▶ **Problem to work on**:
Which lines of the data below hold "aisqsgvvisk"? Copy each of them.

[Extracted records]
● ● ● ●
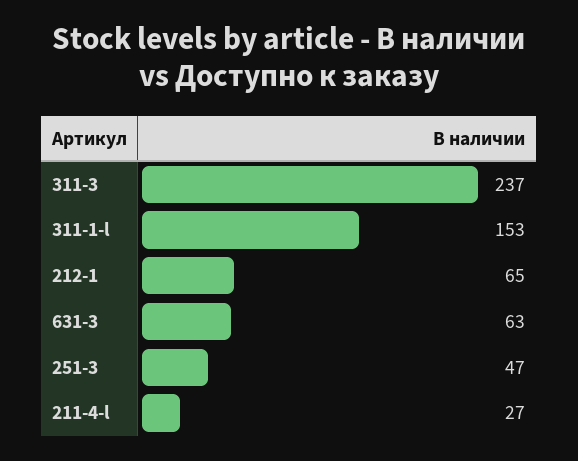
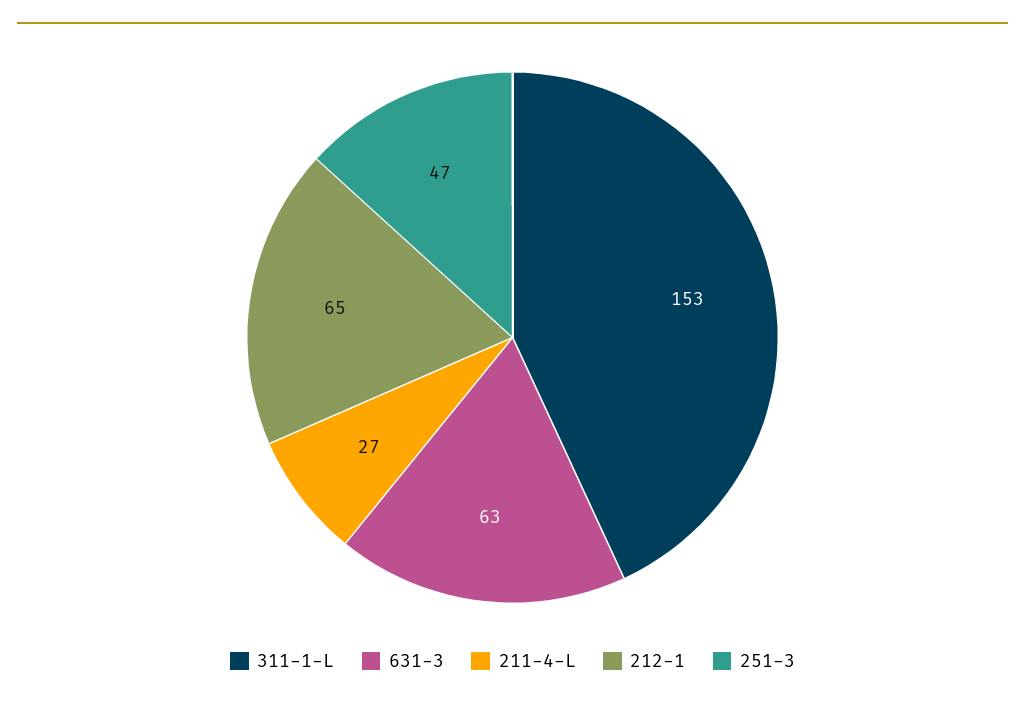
  {
-   "311-3": 237,
    "311-1-l": 153,
    "212-1": 65,
    "631-3": 63,
    "251-3": 47,
    "211-4-l": 27
  }

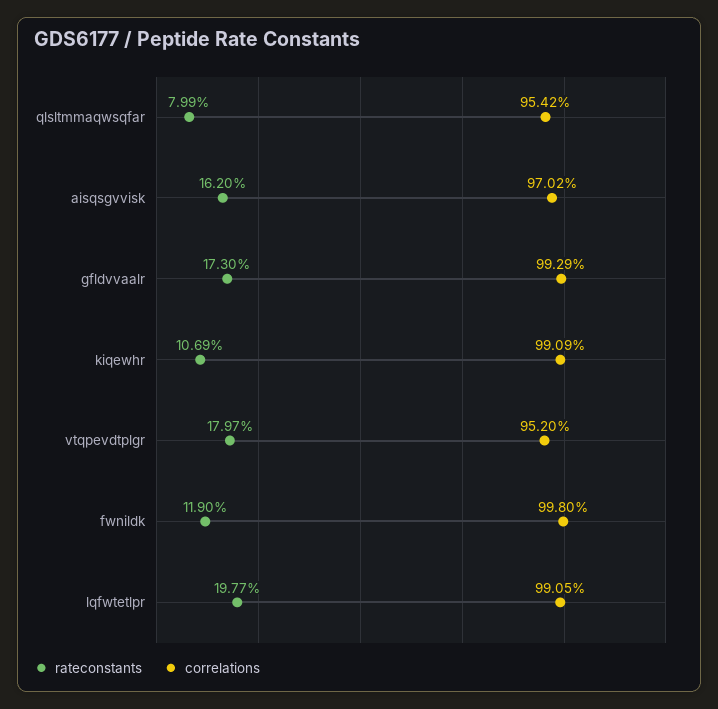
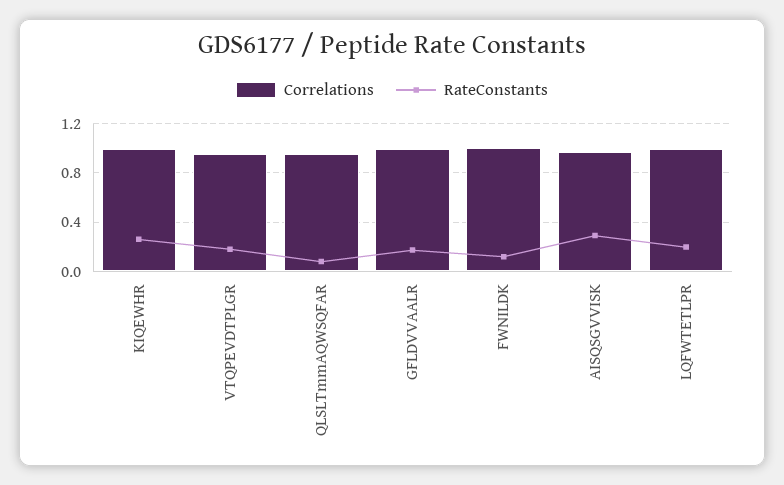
  {
    "rateconstants": {
      "qlsltmmaqwsqfar": 0.0799,
-     "aisqsgvvisk": 0.162,
+     "aisqsgvvisk": 0.3,
      "gfldvvaalr": 0.173,
-     "kiqewhr": 0.1069,
+     "kiqewhr": 0.25,
      "vtqpevdtplgr": 0.1797,
      "fwnildk": 0.119,
      "lqfwtetlpr": 0.1977
    },
    "correlations": {
      "qlsltmmaqwsqfar": 0.9542,
      "aisqsgvvisk": 0.9702,
      "gfldvvaalr": 0.9929,
      "kiqewhr": 0.9909,
      "vtqpevdtplgr": 0.952,
      "fwnildk": 0.998,
      "lqfwtetlpr": 0.9905
    }
  }

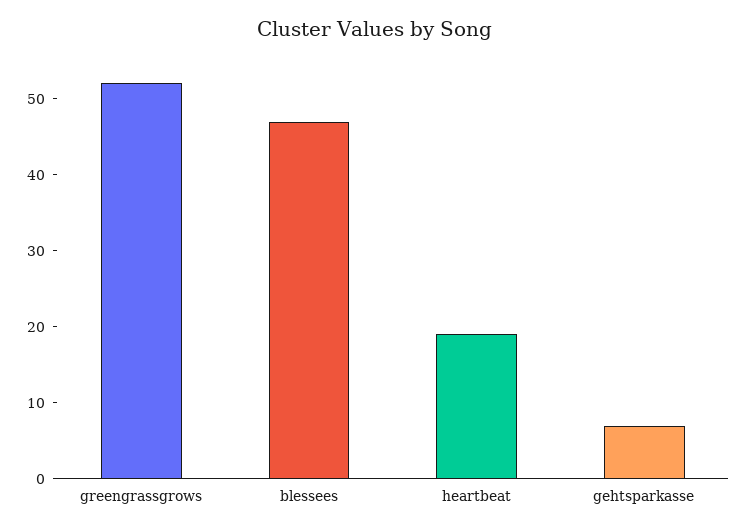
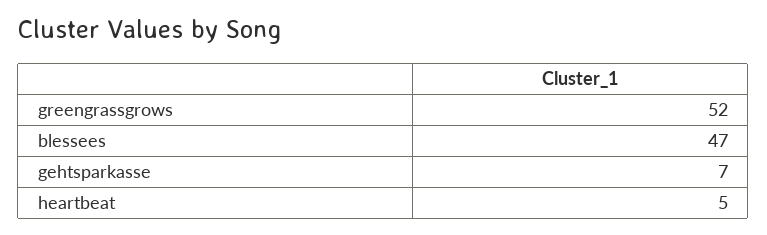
  {
    "greengrassgrows": 52,
    "blessees": 47,
-   "heartbeat": 20,
+   "heartbeat": 5,
    "gehtsparkasse": 7
  }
● ● ● ●
▶ **Finished task**:
-     "aisqsgvvisk": 0.162,
+     "aisqsgvvisk": 0.3,
      "aisqsgvvisk": 0.9702,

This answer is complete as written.